Susan Carpenter, 52, was alone in her house in Hurlingham Gardens in Fulham, south-west London, on Tuesday evening when the desperate fugitive, carrying a sawn-off shotgun and clutching a terrified hostage, rang her doorbell.
She had no idea that the man had been involved in a robbery in Putney High Street near by, followed by a police chase during which shots were fired at the pursuing officers.
Mrs Carpenter, a property journalist, told how she refused to let the man in after he drew his gun and threatened to blow her head off. Minutes later, after a shoot-out with police, the robber turned his gun on himself. Last night he was named as Kevin Richard Gregory, 32. Scotland Yard said that he was believed to come from London, but had no known fixed address.
Clive Carpenter, 55, a retired chartered surveyor, returned to the house to find it surrounded by 'hundreds' of police officers. From an upstairs balcony window, he saw the dead gunman lying on his back outside the front door. 'He had leg wounds, but the real damage was done to his forehead. Very little was left of his head,' he said.
Her voice still trembling with shock, Mrs Carpenter recalled hearing 'frantic ringing' on her bell and seeing a shadowy figure through the stained-glass window of the door. She moved to another room and pulled back a curtain to see who was outside.
'I saw two men, and one said to me, 'Let me in, let me in, it's the police. This is a hostage situation'. I stood with my mouth open for a few seconds. He put his hand in his coat pocket and I thought he was going to take out some ID. But instead out came this shotgun.
'He put it right to the glass of the window where my head was and said, 'If you don't let me in, I'll blow your head off your shoulders'.'
Mrs Carpenter said the gunman was holding up another man in a suit, who she later learned was the hostage. 'He was as white as a sheet but didn't say anything.' She added that the gunman looked 'agitated, but not mad'.
Mrs Carpenter went on: 'I got down on my hands and knees and crawled round to the next room and dialled 999. I think the woman at the other end thought it was a hoax. She was asking me questions and wanted to know my postcode. I thought the door was going to come in any moment and this man was going to kill me.

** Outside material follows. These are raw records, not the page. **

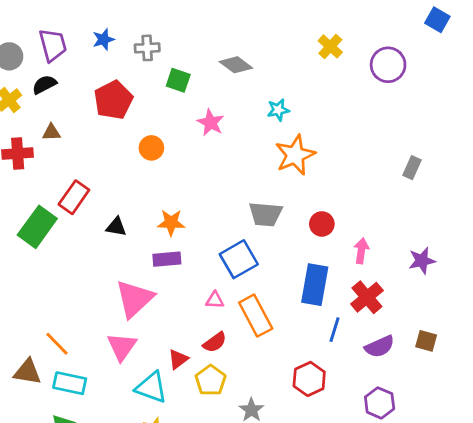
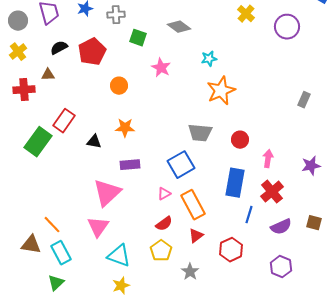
black semicircle: (44, 85) -> (59, 48), moved
orange star: (171, 223) -> (125, 128), moved
pink triangle: (215, 300) -> (164, 194), turned -32
red triangle: (178, 359) -> (196, 236), moved
cyan rectangle: (70, 383) -> (61, 253), turned 50

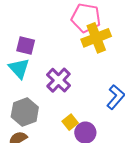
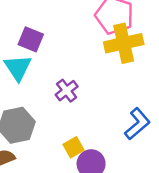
purple cross: (59, 80) -> (67, 91), size x0.7

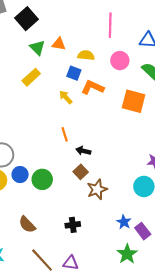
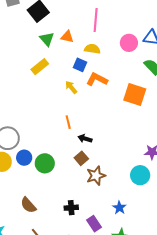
pink line: (110, 25) -> (96, 20), moved
pink circle: (120, 61) -> (129, 43), moved
purple rectangle: (143, 231) -> (94, 224), moved

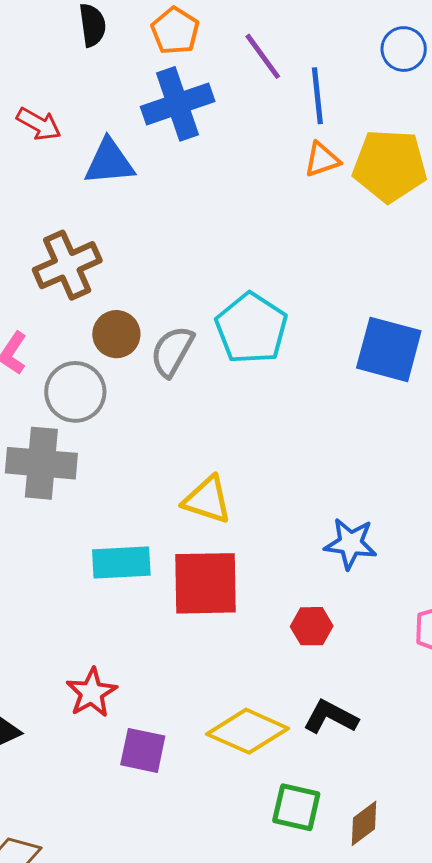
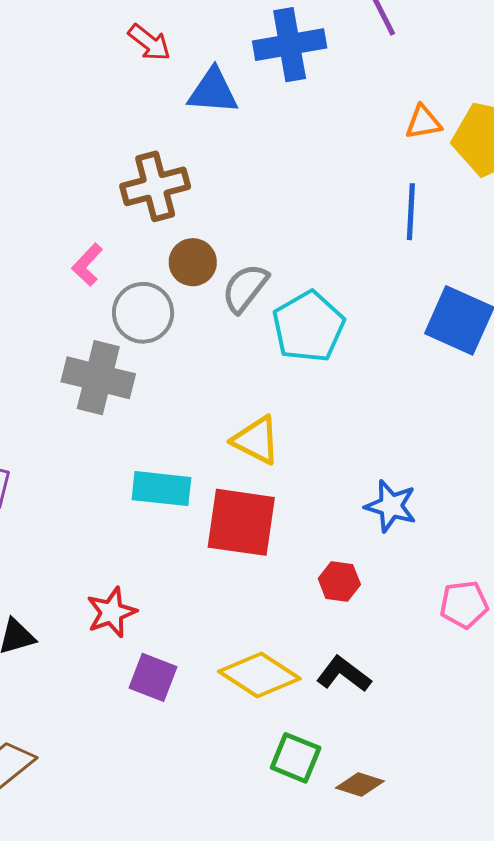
blue line: (317, 96) -> (411, 212), moved
cyan pentagon: (251, 328) -> (308, 327), moved
brown diamond: (364, 823) -> (360, 784), turned 45

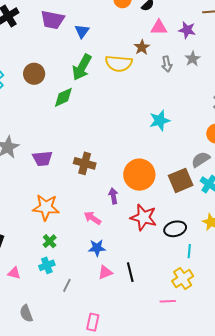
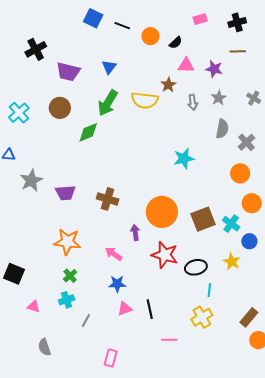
purple trapezoid: (52, 20) -> (68, 72), moved
gray semicircle: (201, 159) -> (222, 129), moved, turned 132
pink line: (168, 301) -> (169, 340), moved

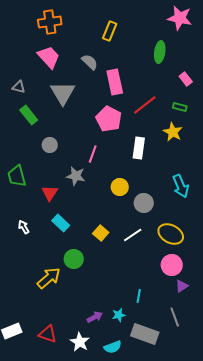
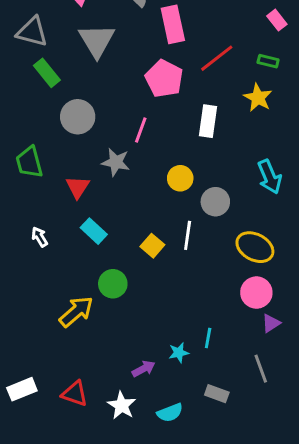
gray triangle: (19, 87) -> (32, 32), size x1.6
gray circle: (50, 145) -> (78, 117), size x1.5
white line: (133, 235) -> (188, 235), moved, turned -48
cyan star: (119, 315) -> (179, 353), moved
gray rectangle: (145, 334) -> (217, 394), size x0.6

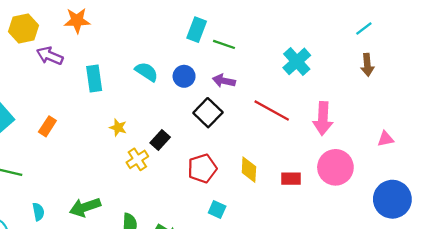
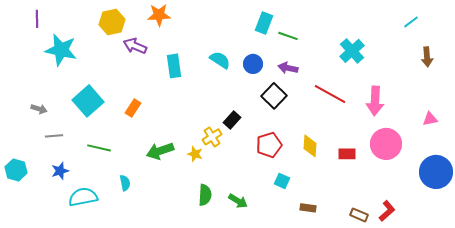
brown arrow: (367, 65) -> (427, 57), moved
yellow star: (118, 127) -> (195, 154), moved
green arrow: (85, 207) -> (160, 151), moved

'As I was finishing talking on the phone, I heard shots. I thought this lunatic was shooting at passers-by, I thought he was massacring the whole street. Then I thought 'God, he's shot my husband'.'
Eventually she peered out and saw a body two doors away, but not that of the gunman. It was a policeman who had been wounded in the exchange of fire.
'I ran up the stairs and looked out from my balcony window. The police outside were shouting, 'Get back]',' she said.
Mrs Carpenter said she could just see the gunman's feet. At that point, one of her two dogs, Gypsy, who had been in a car across the road, waiting to be taken for a walk, bolted out through an open window. Terrified by the bangs, she ran through the front gate and sat on the dead gunman's body.